*Instruction*
Give back an exact copy of the lines in the records below, from the line that has "X19750Y-29750D03*" through the line that has "X34000Y-23750D03*", and nothing besides.

*Record excerpts*
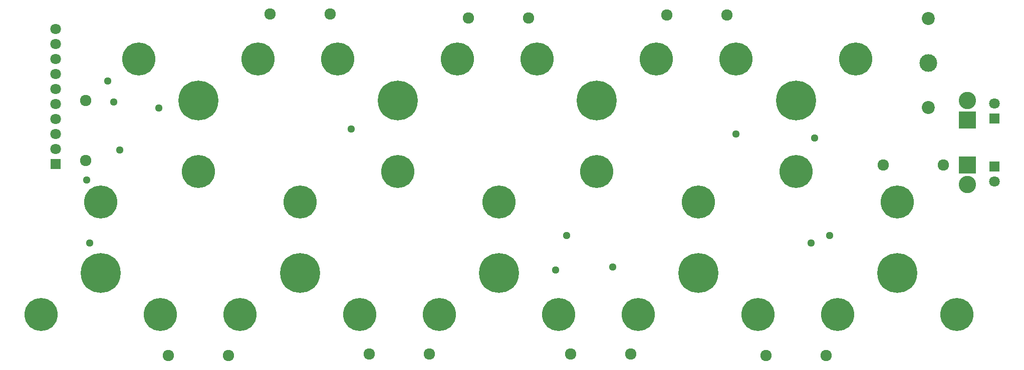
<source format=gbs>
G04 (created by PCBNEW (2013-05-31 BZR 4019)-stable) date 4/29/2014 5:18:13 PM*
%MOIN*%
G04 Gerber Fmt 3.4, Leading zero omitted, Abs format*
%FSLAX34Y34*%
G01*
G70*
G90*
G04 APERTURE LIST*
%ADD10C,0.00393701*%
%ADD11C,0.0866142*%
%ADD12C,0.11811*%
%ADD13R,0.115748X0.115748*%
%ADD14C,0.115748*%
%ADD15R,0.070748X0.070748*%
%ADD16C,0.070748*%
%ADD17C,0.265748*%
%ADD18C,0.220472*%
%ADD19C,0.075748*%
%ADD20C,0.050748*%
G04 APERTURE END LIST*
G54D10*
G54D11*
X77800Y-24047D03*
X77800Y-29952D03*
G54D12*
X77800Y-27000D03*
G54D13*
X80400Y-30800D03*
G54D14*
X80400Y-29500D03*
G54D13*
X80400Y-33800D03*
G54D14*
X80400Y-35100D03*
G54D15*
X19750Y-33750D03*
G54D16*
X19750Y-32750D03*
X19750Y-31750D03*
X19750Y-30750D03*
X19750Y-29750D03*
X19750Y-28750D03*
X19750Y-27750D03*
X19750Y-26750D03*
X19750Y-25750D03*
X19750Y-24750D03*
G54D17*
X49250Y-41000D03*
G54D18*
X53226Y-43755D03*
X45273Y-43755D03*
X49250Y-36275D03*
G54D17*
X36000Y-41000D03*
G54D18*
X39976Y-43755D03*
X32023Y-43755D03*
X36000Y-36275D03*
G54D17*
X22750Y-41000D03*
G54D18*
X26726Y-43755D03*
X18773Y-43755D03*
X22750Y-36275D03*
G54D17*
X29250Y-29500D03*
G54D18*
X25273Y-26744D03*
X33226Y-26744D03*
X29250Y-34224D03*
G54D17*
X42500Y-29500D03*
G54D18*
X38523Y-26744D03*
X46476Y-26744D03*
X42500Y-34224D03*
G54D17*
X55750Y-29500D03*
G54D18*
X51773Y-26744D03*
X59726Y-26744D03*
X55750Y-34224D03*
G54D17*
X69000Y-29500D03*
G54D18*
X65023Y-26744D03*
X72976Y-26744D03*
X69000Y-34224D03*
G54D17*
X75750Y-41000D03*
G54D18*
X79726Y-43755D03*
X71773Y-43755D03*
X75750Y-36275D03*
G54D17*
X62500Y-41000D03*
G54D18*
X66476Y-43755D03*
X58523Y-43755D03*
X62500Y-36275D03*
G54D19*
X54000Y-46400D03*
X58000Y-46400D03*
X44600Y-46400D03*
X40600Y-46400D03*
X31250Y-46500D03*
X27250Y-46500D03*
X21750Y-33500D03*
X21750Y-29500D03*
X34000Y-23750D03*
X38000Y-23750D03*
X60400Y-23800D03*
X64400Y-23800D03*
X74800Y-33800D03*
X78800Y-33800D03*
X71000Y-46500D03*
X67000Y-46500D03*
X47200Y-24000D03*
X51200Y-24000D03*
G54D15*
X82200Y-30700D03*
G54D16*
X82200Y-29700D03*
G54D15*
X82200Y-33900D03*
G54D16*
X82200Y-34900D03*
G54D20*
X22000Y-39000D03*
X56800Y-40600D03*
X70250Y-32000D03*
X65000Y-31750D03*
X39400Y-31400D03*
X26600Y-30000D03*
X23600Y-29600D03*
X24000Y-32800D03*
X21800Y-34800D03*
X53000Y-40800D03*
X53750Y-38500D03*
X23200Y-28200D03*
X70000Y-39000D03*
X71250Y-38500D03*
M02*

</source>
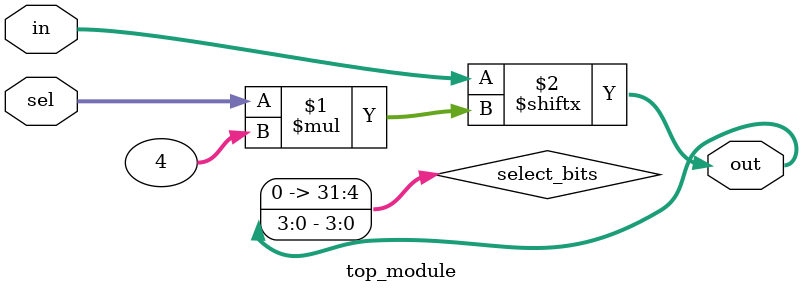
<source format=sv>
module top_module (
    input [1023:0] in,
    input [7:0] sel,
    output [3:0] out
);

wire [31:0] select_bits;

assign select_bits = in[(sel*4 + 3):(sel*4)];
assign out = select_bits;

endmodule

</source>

*Reply to the task*
X19750Y-29750D03*
X19750Y-28750D03*
X19750Y-27750D03*
X19750Y-26750D03*
X19750Y-25750D03*
X19750Y-24750D03*
G54D17*
X49250Y-41000D03*
G54D18*
X53226Y-43755D03*
X45273Y-43755D03*
X49250Y-36275D03*
G54D17*
X36000Y-41000D03*
G54D18*
X39976Y-43755D03*
X32023Y-43755D03*
X36000Y-36275D03*
G54D17*
X22750Y-41000D03*
G54D18*
X26726Y-43755D03*
X18773Y-43755D03*
X22750Y-36275D03*
G54D17*
X29250Y-29500D03*
G54D18*
X25273Y-26744D03*
X33226Y-26744D03*
X29250Y-34224D03*
G54D17*
X42500Y-29500D03*
G54D18*
X38523Y-26744D03*
X46476Y-26744D03*
X42500Y-34224D03*
G54D17*
X55750Y-29500D03*
G54D18*
X51773Y-26744D03*
X59726Y-26744D03*
X55750Y-34224D03*
G54D17*
X69000Y-29500D03*
G54D18*
X65023Y-26744D03*
X72976Y-26744D03*
X69000Y-34224D03*
G54D17*
X75750Y-41000D03*
G54D18*
X79726Y-43755D03*
X71773Y-43755D03*
X75750Y-36275D03*
G54D17*
X62500Y-41000D03*
G54D18*
X66476Y-43755D03*
X58523Y-43755D03*
X62500Y-36275D03*
G54D19*
X54000Y-46400D03*
X58000Y-46400D03*
X44600Y-46400D03*
X40600Y-46400D03*
X31250Y-46500D03*
X27250Y-46500D03*
X21750Y-33500D03*
X21750Y-29500D03*
X34000Y-23750D03*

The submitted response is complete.